What, brethren, are the dying’s bitter words, which, when they go, they say? I from the brethren parted am, I quit and leave you all, O friends. Then where I go I do not know, and how I shall be there know not: God only knows, who calleth me. But make ye my memorial with the song, the Alleluia.

Then where now go the souls? then how now fare they there? I long to learn the mystery; but none sufficient is to tell. Do they remember their own things, as we remember them? or have they us forgotten who are left, who them lament and make the song, the Alleluia.

Accompany the dead, O friends, and to the grave with heed hie ye, and muse ye there in thoughtful wise, and your own feet prepare: all youthfulness is cast therein, all vigour fadeth there: there dust and ashes are, and worms: there all is silence, and none saying Alleluia.

Lo, now we see him lying, but to us no presence is of him: behold, the tongue now silent is, and, lo, already cease the lips. Farewell, O friends, O children; be ye saved, O ye brethren, O acquaintance, be ye sav’d; for I depart my way. But make ye my memorial with the song, the Alleluia.

Not one of those who there hath gone doth live again to tell to us how they, our brethren once and kinsfolk, fare who there have come before the Lord. Therefore, we oft, yea, ever say, Do they each other there behold? do they a brother see? do they together say the psalm, the Alleluia?

We go the everlasting way in mien as them that are condemn’d, with faces all cast down. Then where is beauty? where is wealth? then where the glory of this life? Nothing of these shall help us there, even to say ofttimes the psalm, the Alleluia.

Why in untimely wise disquietest thou thyself, O man? one hour, and all is gone; for there in hades no repentance is, nor any further pardon there: the never-dying worm is there, all there is dark and gloomy land, where I must come to be condemn’d. For I have not ofttimes made speed to say the psalm, the Alleluia.

Nothing so soon forgotten is by man as man when he is gone; for, if we do remember for a time, we straightway death forget, when absent is the dead. And parents even every child forget, that, of the womb begot, they nourish’d have, and have with tears accompanied with the song, the Alleluia.

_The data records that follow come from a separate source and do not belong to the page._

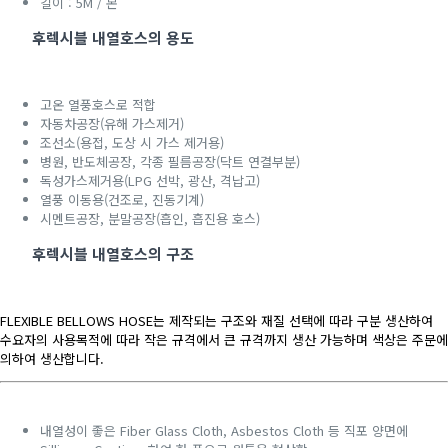
길이 : 5M / 본
후렉시블 내열호스의 용도
고온 열풍호스로 적합
자동차공장(유해 가스제거)
조선소(용접, 도상 시 가스 제거용)
병원, 반도체공장, 각종 필름공장(닥트 연결부분)
독성가스제거용(LPG 선박, 광산, 격납고)
열풍 이동용(건조로, 진동기계)
시멘트공장, 분말공장(흡인, 흡진용 호스)
후렉시블 내열호스의 구조
FLEXIBLE BELLOWS HOSE는 제작되는 구조와 재질 선택에 따라 구분 생산하여
수요자의 사용목적에 따라 작은 규격에서 큰 규격까지 생산 가능하며 색상은 주문에
의하여 생산합니다.
내열성이 좋은 Fiber Glass Cloth, Asbestos Cloth 등 직포 양면에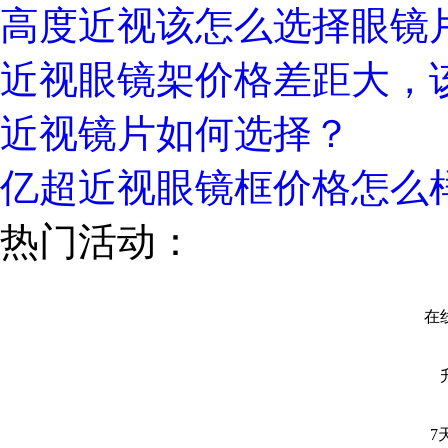
高度近视该怎么选择眼镜
近视眼镜架价格差距大，
近视镜片如何选择？
亿超近视眼镜框价格怎么
热门活动：
在线
7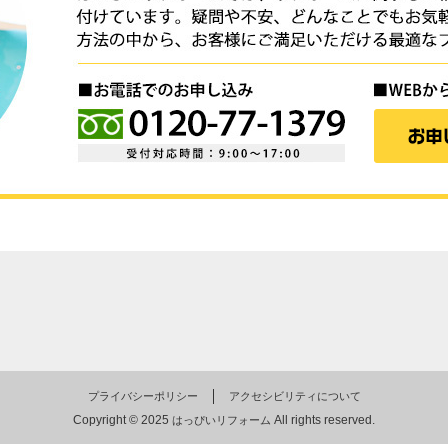
プライバシーポリシー
アクセシビリティについて
Copyright © 2025
All rights reserved.
はっぴいリフォーム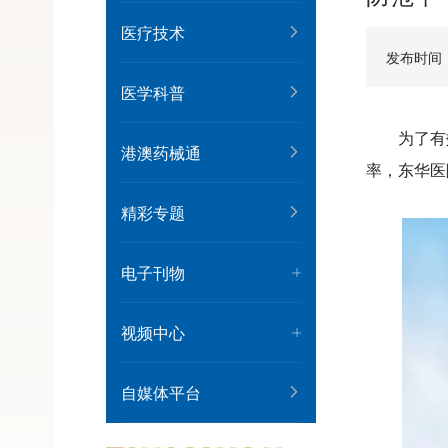
医疗技术
发布时间
医学科普
为了有
港澳药械通
率，东华医
精彩专题
电子刊物
视频中心
自媒体平台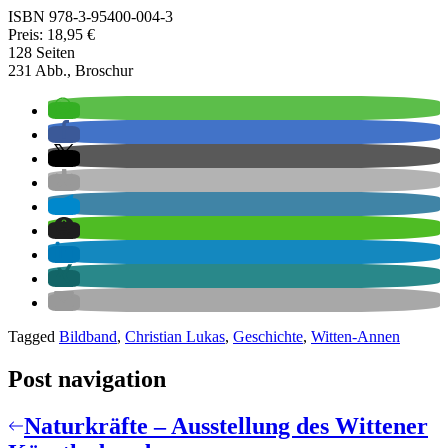
ISBN 978-3-95400-004-3
Preis: 18,95 €
128 Seiten
231 Abb., Broschur
Tagged
Bildband
,
Christian Lukas
,
Geschichte
,
Witten-Annen
Post navigation
Naturkräfte – Ausstellung des Wittener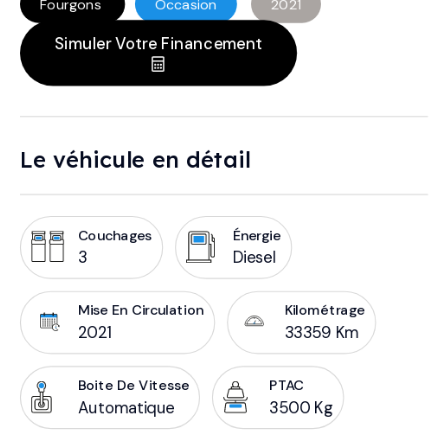
Fourgons
Occasion
2021
Simuler Votre Financement
Le véhicule en détail
Couchages
Énergie
3
Diesel
Mise En Circulation
Kilométrage
2021
33359 Km
Boite De Vitesse
PTAC
Automatique
3500 Kg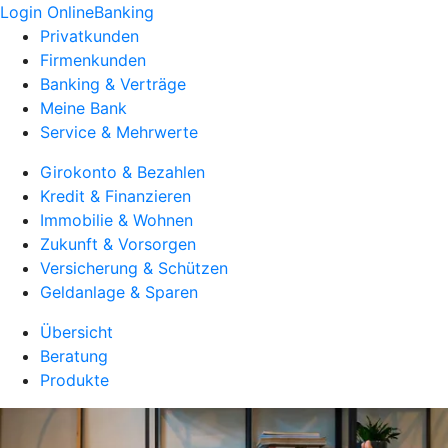
Login OnlineBanking
Privatkunden
Firmenkunden
Banking & Verträge
Meine Bank
Service & Mehrwerte
Girokonto & Bezahlen
Kredit & Finanzieren
Immobilie & Wohnen
Zukunft & Vorsorgen
Versicherung & Schützen
Geldanlage & Sparen
Übersicht
Beratung
Produkte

I remind you, O my brethren, and my children, and my friends, that ye forget me not when ye beseech the Lord. I pray, I ask, I make entreaty that ye keep these words in memory, and bewail me day and night. I speak to you as Job did to his friends, O sit ye down to say again the Alleluia.

Forsaking all things we depart, and naked and abhorrent we become; for comeliness doth fade away as grass, but only do we men delude ourselves. Thou naked, wretched one, wast born, and altogether naked there shalt stand! Then be not prodigal in life, O man; but only always sigh with wailing, Alleluia.